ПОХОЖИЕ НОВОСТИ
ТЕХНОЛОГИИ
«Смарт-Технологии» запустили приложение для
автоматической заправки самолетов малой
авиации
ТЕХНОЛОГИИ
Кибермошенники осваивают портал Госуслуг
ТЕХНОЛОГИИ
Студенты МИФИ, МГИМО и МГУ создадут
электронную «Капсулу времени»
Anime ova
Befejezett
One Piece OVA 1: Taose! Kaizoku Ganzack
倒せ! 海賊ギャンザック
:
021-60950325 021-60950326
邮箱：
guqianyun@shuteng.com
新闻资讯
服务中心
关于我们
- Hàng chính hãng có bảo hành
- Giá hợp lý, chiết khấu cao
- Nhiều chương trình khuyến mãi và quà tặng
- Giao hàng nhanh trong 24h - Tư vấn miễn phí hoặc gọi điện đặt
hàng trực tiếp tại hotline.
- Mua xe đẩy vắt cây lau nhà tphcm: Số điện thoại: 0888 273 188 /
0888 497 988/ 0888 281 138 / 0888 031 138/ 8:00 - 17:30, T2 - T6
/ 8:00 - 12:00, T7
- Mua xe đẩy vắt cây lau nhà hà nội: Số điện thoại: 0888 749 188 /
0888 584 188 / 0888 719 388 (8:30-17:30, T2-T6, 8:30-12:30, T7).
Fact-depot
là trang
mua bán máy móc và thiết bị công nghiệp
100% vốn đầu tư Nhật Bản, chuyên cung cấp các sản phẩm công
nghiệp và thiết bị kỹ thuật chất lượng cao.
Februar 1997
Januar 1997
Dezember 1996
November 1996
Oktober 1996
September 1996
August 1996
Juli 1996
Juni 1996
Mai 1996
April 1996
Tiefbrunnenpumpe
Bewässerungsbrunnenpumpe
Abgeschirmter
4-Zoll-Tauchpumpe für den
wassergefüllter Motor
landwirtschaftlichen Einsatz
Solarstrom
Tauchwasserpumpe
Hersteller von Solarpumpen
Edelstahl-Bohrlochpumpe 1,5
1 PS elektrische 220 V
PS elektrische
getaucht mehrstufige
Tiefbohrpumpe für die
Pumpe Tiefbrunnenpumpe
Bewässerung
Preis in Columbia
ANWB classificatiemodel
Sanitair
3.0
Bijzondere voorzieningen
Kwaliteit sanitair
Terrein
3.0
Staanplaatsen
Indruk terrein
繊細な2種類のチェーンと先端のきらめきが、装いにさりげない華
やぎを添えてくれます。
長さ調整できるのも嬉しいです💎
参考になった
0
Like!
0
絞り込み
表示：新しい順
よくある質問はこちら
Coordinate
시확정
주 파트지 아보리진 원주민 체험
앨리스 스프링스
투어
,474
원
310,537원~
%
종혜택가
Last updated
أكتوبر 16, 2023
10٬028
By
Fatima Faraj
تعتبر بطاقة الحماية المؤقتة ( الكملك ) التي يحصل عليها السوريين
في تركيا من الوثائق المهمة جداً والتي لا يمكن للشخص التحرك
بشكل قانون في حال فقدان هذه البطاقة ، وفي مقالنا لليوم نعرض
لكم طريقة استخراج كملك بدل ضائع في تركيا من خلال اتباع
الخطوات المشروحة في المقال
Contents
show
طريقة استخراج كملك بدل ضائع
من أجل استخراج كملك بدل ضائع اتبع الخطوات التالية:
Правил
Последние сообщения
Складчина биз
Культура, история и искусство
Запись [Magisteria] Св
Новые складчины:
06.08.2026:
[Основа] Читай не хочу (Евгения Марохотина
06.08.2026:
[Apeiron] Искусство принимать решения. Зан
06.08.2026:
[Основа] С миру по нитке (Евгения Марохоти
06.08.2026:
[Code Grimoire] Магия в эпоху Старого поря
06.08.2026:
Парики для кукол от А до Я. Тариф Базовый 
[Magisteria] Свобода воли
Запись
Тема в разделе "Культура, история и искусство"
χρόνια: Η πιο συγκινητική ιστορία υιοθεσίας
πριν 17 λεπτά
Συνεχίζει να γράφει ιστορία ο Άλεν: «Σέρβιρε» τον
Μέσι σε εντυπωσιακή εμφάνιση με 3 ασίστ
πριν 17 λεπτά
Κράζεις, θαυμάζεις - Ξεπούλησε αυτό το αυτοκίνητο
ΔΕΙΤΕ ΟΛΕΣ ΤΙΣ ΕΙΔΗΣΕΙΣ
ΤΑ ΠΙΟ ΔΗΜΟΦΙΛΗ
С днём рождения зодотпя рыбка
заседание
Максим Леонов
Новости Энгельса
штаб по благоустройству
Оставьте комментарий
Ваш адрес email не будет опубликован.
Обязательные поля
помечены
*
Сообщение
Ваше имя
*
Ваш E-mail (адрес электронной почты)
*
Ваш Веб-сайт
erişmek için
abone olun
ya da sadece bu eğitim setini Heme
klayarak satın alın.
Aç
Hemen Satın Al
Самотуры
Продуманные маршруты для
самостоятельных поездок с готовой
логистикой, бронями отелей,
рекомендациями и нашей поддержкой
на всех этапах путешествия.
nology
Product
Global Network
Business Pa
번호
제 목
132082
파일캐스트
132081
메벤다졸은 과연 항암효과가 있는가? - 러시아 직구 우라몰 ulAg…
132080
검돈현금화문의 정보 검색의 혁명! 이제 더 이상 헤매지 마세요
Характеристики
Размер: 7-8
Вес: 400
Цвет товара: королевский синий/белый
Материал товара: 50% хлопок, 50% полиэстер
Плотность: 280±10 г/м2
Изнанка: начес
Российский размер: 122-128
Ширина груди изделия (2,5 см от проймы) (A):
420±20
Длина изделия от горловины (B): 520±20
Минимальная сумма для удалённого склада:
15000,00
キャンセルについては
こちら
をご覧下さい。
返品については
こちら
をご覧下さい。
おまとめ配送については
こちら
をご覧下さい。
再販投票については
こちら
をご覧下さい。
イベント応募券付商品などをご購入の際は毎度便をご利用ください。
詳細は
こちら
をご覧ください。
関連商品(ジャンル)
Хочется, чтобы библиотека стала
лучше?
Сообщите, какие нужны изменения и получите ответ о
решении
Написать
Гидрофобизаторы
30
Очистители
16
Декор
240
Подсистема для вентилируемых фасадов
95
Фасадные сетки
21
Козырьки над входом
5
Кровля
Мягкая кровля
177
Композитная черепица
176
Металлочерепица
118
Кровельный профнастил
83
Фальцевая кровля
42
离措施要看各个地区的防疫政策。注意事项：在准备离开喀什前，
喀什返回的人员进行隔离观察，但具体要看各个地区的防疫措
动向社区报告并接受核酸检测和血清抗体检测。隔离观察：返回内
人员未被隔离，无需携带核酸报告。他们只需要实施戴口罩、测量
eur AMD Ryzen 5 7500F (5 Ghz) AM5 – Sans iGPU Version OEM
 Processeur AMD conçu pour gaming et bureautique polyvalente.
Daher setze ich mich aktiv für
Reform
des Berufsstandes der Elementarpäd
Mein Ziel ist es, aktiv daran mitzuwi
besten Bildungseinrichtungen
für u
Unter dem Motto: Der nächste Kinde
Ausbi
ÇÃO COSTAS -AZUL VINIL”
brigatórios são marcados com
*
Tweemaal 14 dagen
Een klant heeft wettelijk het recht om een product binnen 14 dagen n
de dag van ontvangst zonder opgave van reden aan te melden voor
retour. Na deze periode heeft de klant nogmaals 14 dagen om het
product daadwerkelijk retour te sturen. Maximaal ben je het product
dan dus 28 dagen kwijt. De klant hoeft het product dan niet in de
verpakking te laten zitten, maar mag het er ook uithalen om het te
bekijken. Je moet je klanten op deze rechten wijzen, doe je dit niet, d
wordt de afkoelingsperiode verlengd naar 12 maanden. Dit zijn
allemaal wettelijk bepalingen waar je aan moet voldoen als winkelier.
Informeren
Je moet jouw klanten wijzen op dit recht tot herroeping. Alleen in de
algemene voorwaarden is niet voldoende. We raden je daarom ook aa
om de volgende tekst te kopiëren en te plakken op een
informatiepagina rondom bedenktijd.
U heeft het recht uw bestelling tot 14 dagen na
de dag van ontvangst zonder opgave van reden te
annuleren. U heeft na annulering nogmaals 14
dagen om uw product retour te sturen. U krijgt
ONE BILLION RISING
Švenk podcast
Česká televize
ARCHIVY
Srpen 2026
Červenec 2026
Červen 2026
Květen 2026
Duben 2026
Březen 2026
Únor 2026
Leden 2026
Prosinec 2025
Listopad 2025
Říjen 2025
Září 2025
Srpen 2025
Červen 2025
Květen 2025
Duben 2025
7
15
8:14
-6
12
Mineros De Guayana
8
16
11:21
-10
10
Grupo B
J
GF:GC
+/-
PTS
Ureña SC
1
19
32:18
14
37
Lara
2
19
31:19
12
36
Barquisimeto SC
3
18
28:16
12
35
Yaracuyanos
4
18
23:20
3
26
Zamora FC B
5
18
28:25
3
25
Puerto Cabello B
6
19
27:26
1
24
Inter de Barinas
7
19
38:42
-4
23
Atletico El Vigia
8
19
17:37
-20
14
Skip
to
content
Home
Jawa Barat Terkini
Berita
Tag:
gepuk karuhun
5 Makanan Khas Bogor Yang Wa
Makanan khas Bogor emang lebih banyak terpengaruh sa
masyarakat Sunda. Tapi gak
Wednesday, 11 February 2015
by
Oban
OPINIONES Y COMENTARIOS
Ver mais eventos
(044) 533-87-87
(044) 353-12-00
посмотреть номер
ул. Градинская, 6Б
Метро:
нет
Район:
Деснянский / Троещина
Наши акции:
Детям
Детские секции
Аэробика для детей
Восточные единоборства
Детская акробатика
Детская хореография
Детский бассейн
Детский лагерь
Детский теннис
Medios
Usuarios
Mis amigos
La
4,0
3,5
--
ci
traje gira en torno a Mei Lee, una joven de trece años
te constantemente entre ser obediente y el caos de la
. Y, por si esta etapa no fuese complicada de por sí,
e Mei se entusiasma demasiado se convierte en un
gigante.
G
____
Task instructions:
Among the records above, repeat exactly the line with "landwirtschaftlichen Einsatz", the line with "Fatima Faraj", and every line in between, and only those.

Reply to the exercise:
landwirtschaftlichen Einsatz
Solarstrom
Tauchwasserpumpe
Hersteller von Solarpumpen
Edelstahl-Bohrlochpumpe 1,5
1 PS elektrische 220 V
PS elektrische
getaucht mehrstufige
Tiefbohrpumpe für die
Pumpe Tiefbrunnenpumpe
Bewässerung
Preis in Columbia
ANWB classificatiemodel
Sanitair
3.0
Bijzondere voorzieningen
Kwaliteit sanitair
Terrein
3.0
Staanplaatsen
Indruk terrein
繊細な2種類のチェーンと先端のきらめきが、装いにさりげない華
やぎを添えてくれます。
長さ調整できるのも嬉しいです💎
参考になった
0
Like!
0
絞り込み
表示：新しい順
よくある質問はこちら
Coordinate
시확정
주 파트지 아보리진 원주민 체험
앨리스 스프링스
투어
,474
원
310,537원~
%
종혜택가
Last updated
أكتوبر 16, 2023
10٬028
By
Fatima Faraj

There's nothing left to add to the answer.